- Heinrich August Wrisberg (1739-1808)
- Born: 20 June 1739 Sankt Andreasberg, Duchy of Brunswick-Lüneburg
- Died: 29 March 1808 (aged 68) Göttingen, Kingdom of Westphalia
- Education: University of Göttingen
- Known for: Wrisberg cartilages Wrisberg ganglion
- Scientific career
- Fields: Anatomist and gynaecologist
- Workplaces: University of Göttingen
- Doctoral students: Justus Christian Loder
- Other notable students: Christoph Wilhelm Hufeland

= Heinrich August Wrisberg =

18th-century German anatomist

Heinrich August Wrisberg (20 June 1739 – 29 March 1808) was an anatomist.
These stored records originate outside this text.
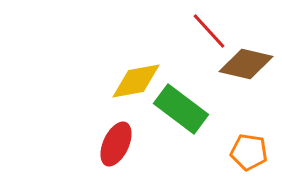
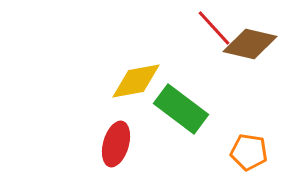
red line: moved 5 px right, 3 px up
brown diamond: moved 4 px right, 20 px up
red ellipse: rotated 9 degrees counterclockwise
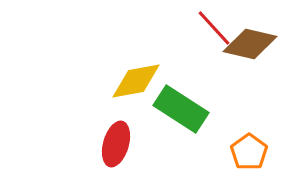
green rectangle: rotated 4 degrees counterclockwise
orange pentagon: rotated 27 degrees clockwise
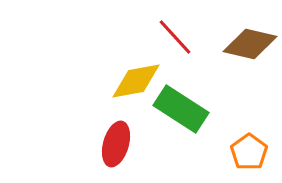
red line: moved 39 px left, 9 px down
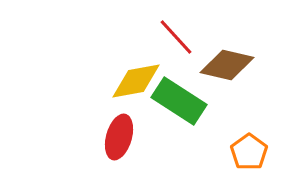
red line: moved 1 px right
brown diamond: moved 23 px left, 21 px down
green rectangle: moved 2 px left, 8 px up
red ellipse: moved 3 px right, 7 px up
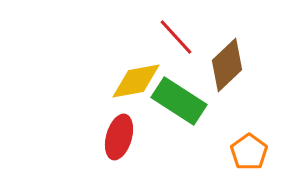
brown diamond: rotated 56 degrees counterclockwise
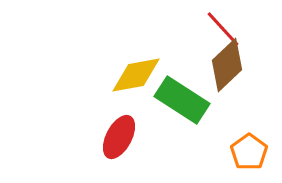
red line: moved 47 px right, 8 px up
yellow diamond: moved 6 px up
green rectangle: moved 3 px right, 1 px up
red ellipse: rotated 12 degrees clockwise
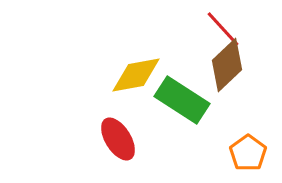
red ellipse: moved 1 px left, 2 px down; rotated 60 degrees counterclockwise
orange pentagon: moved 1 px left, 1 px down
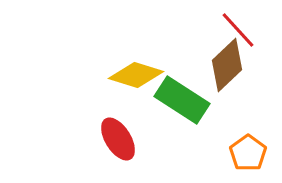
red line: moved 15 px right, 1 px down
yellow diamond: rotated 28 degrees clockwise
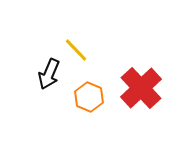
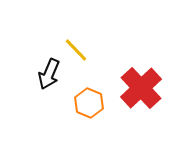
orange hexagon: moved 6 px down
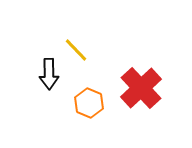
black arrow: rotated 24 degrees counterclockwise
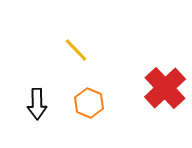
black arrow: moved 12 px left, 30 px down
red cross: moved 24 px right
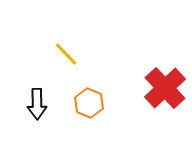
yellow line: moved 10 px left, 4 px down
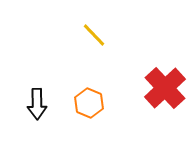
yellow line: moved 28 px right, 19 px up
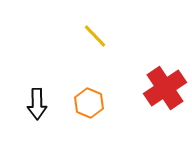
yellow line: moved 1 px right, 1 px down
red cross: rotated 9 degrees clockwise
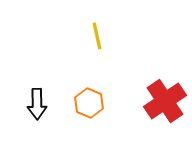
yellow line: moved 2 px right; rotated 32 degrees clockwise
red cross: moved 13 px down
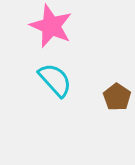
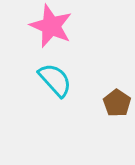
brown pentagon: moved 6 px down
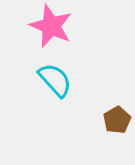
brown pentagon: moved 17 px down; rotated 8 degrees clockwise
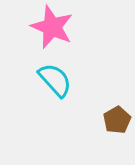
pink star: moved 1 px right, 1 px down
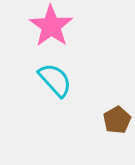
pink star: moved 1 px left, 1 px up; rotated 12 degrees clockwise
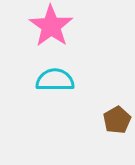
cyan semicircle: rotated 48 degrees counterclockwise
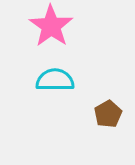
brown pentagon: moved 9 px left, 6 px up
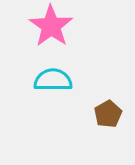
cyan semicircle: moved 2 px left
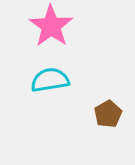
cyan semicircle: moved 3 px left; rotated 9 degrees counterclockwise
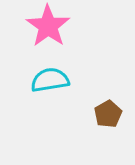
pink star: moved 3 px left
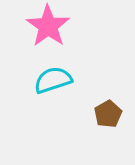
cyan semicircle: moved 3 px right; rotated 9 degrees counterclockwise
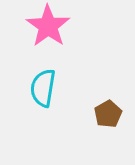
cyan semicircle: moved 10 px left, 8 px down; rotated 63 degrees counterclockwise
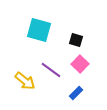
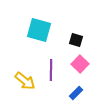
purple line: rotated 55 degrees clockwise
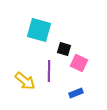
black square: moved 12 px left, 9 px down
pink square: moved 1 px left, 1 px up; rotated 18 degrees counterclockwise
purple line: moved 2 px left, 1 px down
blue rectangle: rotated 24 degrees clockwise
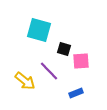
pink square: moved 2 px right, 2 px up; rotated 30 degrees counterclockwise
purple line: rotated 45 degrees counterclockwise
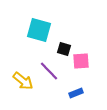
yellow arrow: moved 2 px left
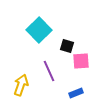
cyan square: rotated 30 degrees clockwise
black square: moved 3 px right, 3 px up
purple line: rotated 20 degrees clockwise
yellow arrow: moved 2 px left, 4 px down; rotated 110 degrees counterclockwise
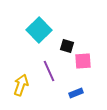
pink square: moved 2 px right
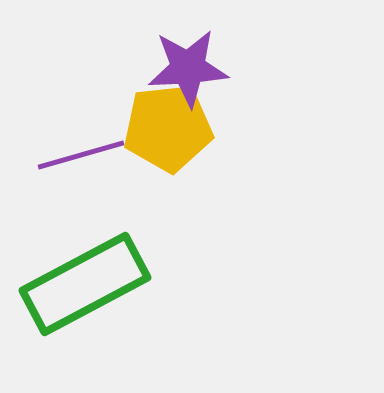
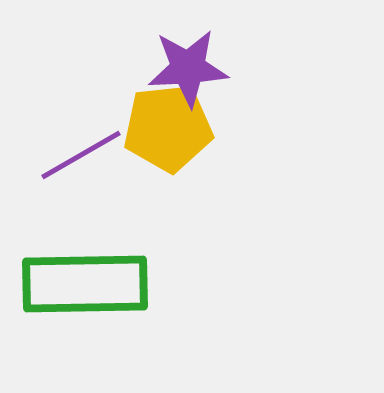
purple line: rotated 14 degrees counterclockwise
green rectangle: rotated 27 degrees clockwise
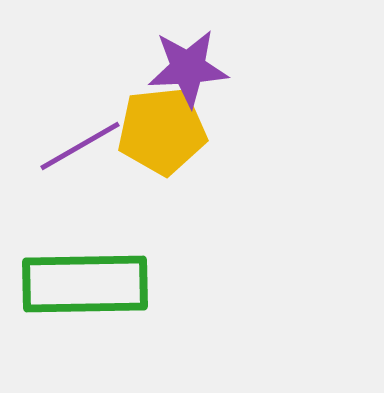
yellow pentagon: moved 6 px left, 3 px down
purple line: moved 1 px left, 9 px up
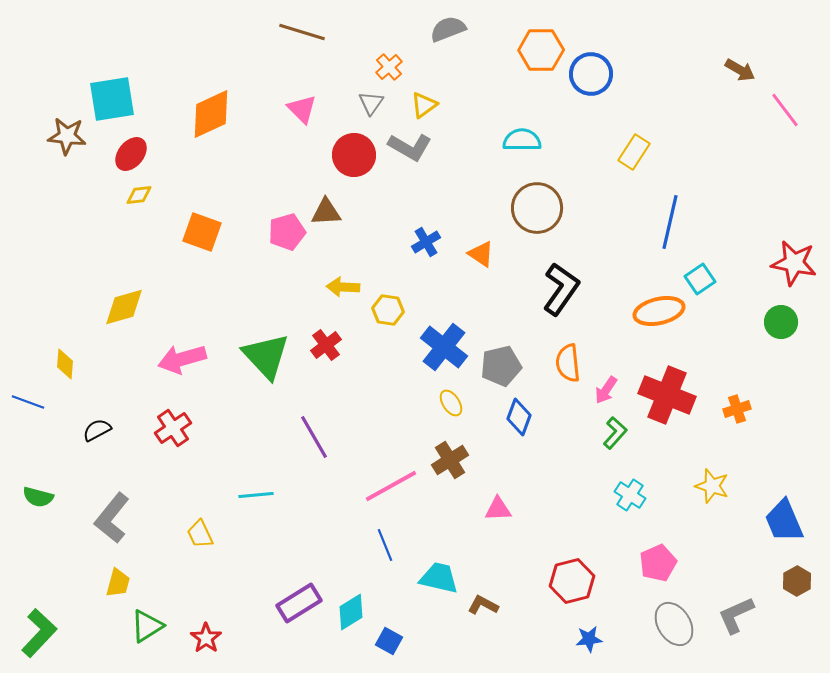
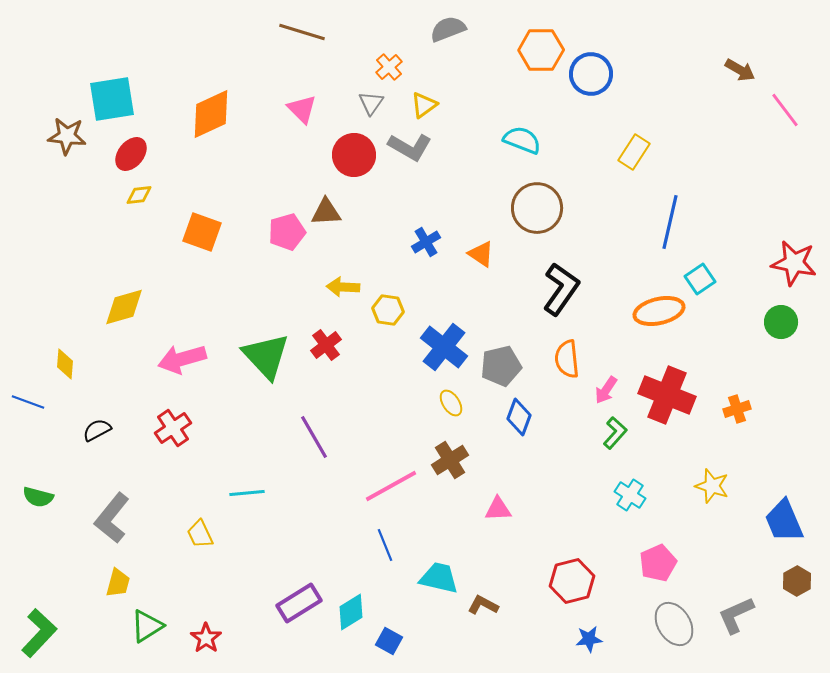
cyan semicircle at (522, 140): rotated 21 degrees clockwise
orange semicircle at (568, 363): moved 1 px left, 4 px up
cyan line at (256, 495): moved 9 px left, 2 px up
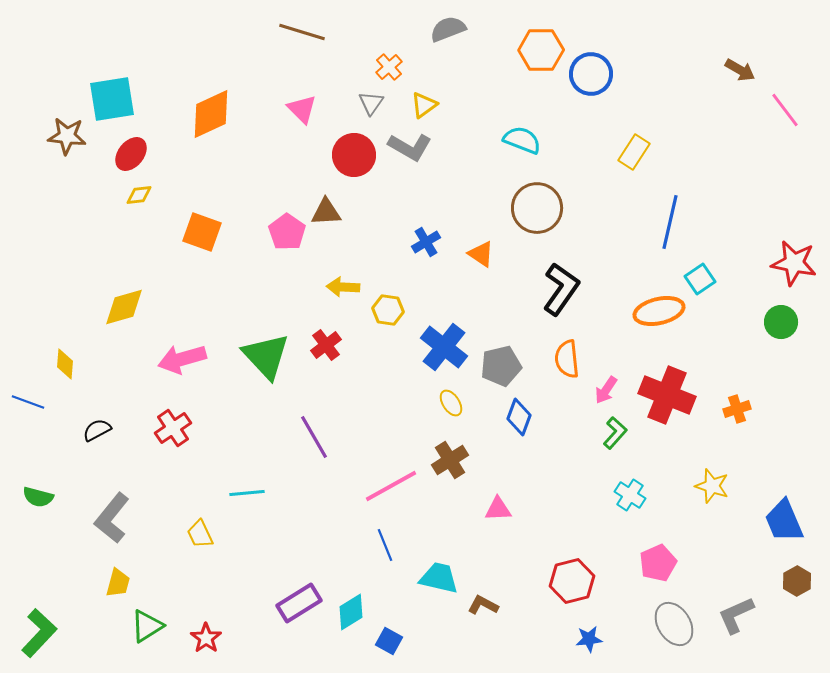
pink pentagon at (287, 232): rotated 21 degrees counterclockwise
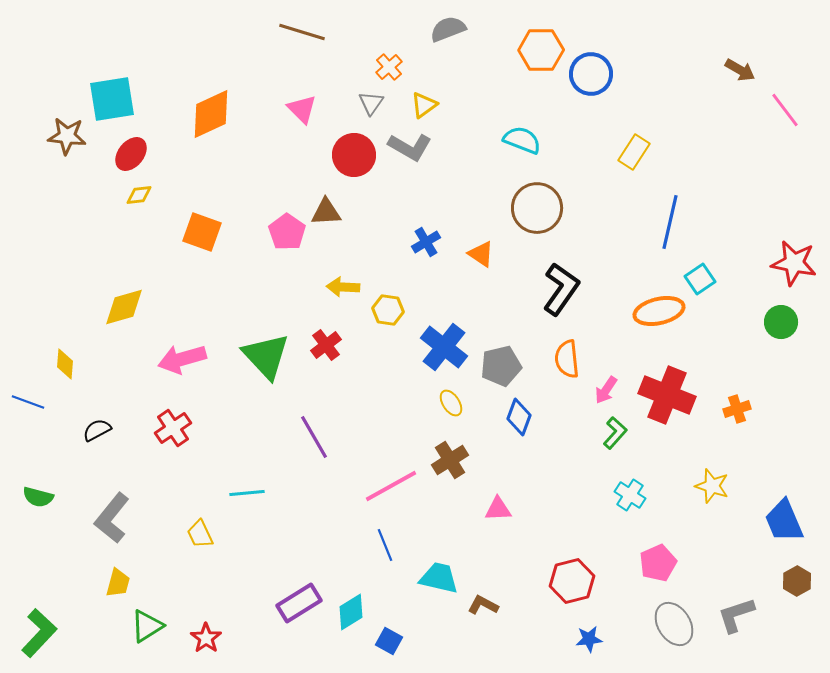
gray L-shape at (736, 615): rotated 6 degrees clockwise
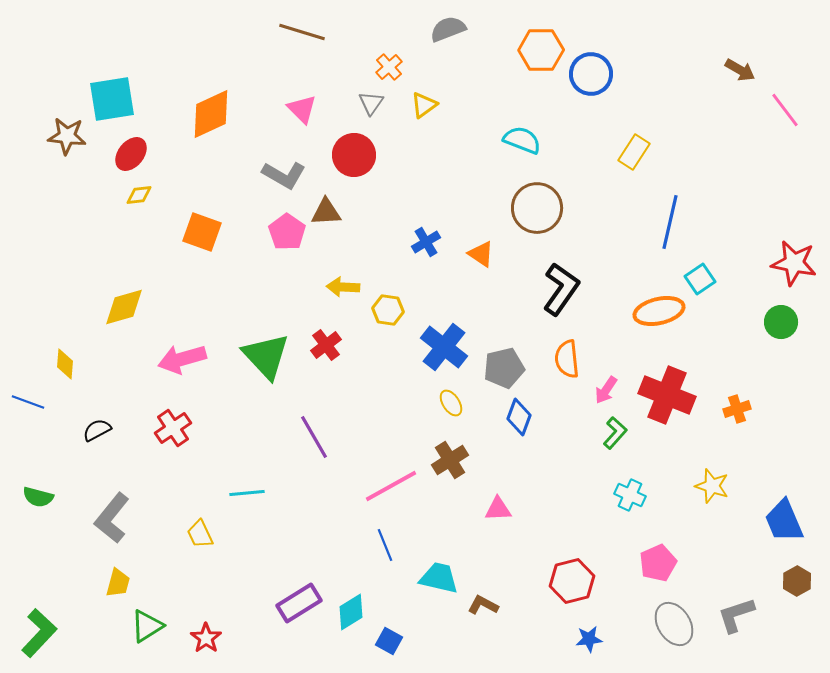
gray L-shape at (410, 147): moved 126 px left, 28 px down
gray pentagon at (501, 366): moved 3 px right, 2 px down
cyan cross at (630, 495): rotated 8 degrees counterclockwise
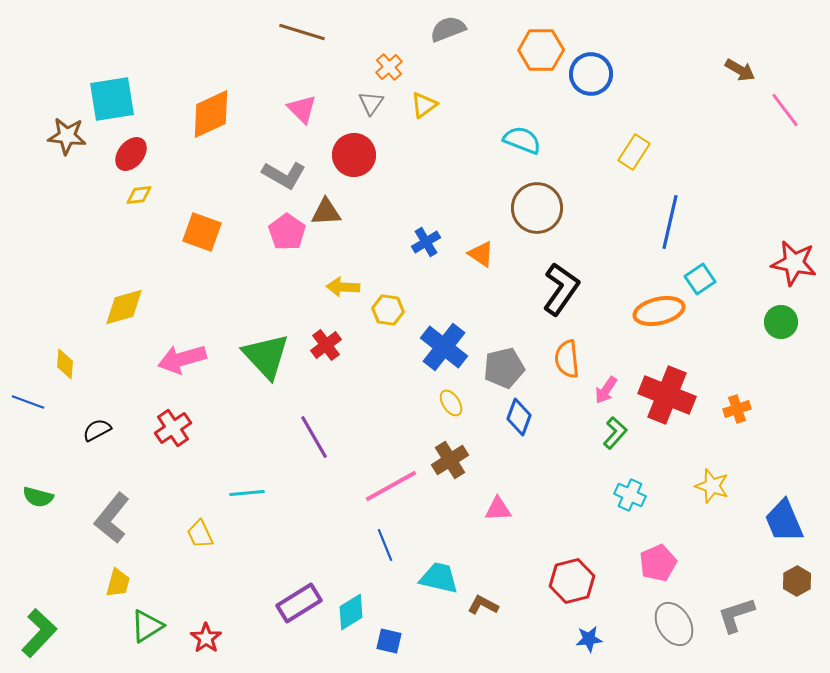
blue square at (389, 641): rotated 16 degrees counterclockwise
He also published under the Latinized version of his name as Henricus Augustus Wrisberg.

==Education==
He obtained his MD in 1763 at the University of Göttingen with a thesis entitled: De Respiratione Prima Nervo Phrenico Et Calore Animali: Pavca Disserit Et Simvl Vicarias Anatomiam Profitendi Operas Ad Diem XXIV. Octobris Aperiendas Indicit.

==Career==

He was a professor of medicine and obstetrics. Wrisberg studied the sympathetic nervous system and described the Wrisberg ganglion of the cardiac plexus. He also wrote a text on hernias.

The cuneiform cartilages are sometimes called the "Wrisberg cartilages".

There are two nerves known as the nerve of Wrisberg.